Friday, August 29, 2008
The NMR Time Scale
Many people use statements like, "It is fast on the NMR time scale" without really having an understanding of what the "NMR time scale" means. Assume we have a compound with two inter-convertible conformations, A and B, each of which gives a different NMR spectrum. If the interconversion between A and B is very slow then we expect to get a spectrum with both conformations A and B resolved. If the interconversion is very fast then we would get an unresolved spectrum which represents the average conformation of A and B. The interconversion between A and B is fast on the NMR time scale if it occurs at a rate much greater than the difference in frequency between A and B. Since the difference in frequency between A and B depends on the Larmor frequency of the nucleus being observed and the strength of the magnetic field, the "NMR time scale" depends on the particular experiment and the field strength.
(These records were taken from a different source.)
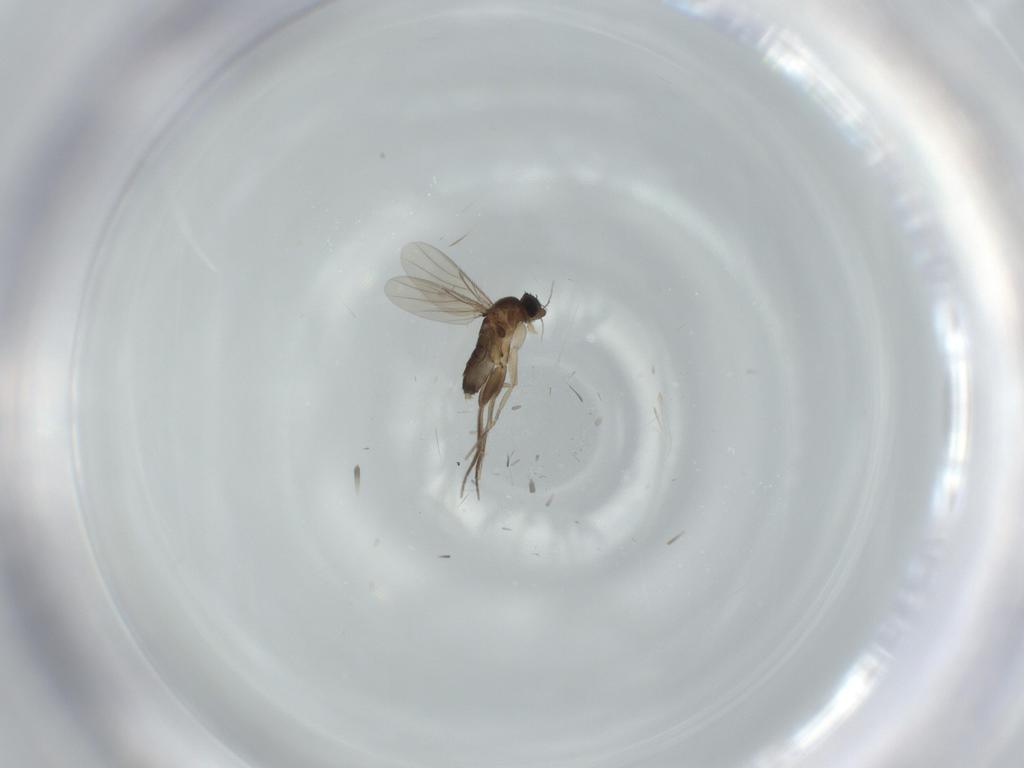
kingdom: Animalia
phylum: Arthropoda
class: Insecta
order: Diptera
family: Phoridae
Therefore, when one uses the expression, "NMR time scale" one must qualify it with details of the measurement. An example of different NMR time scales is shown in the figure below. Here the 1H (300 MHz) and 13C (75 MHz) NMR spectra of the N-methyl groups of N,N-dimethylacetamide are shown at various temperatures. The spectra were plotted on the same scale in Hz. In this molecule there is a hindered rotation about the central C-N bond. One can see that the rotation is fast on the 1H NMR time scale before it is fast on the 13C NMR time scale because the difference in frequency between the methyl groups is smaller in the 1H spectrum compared to the 13C spectrum.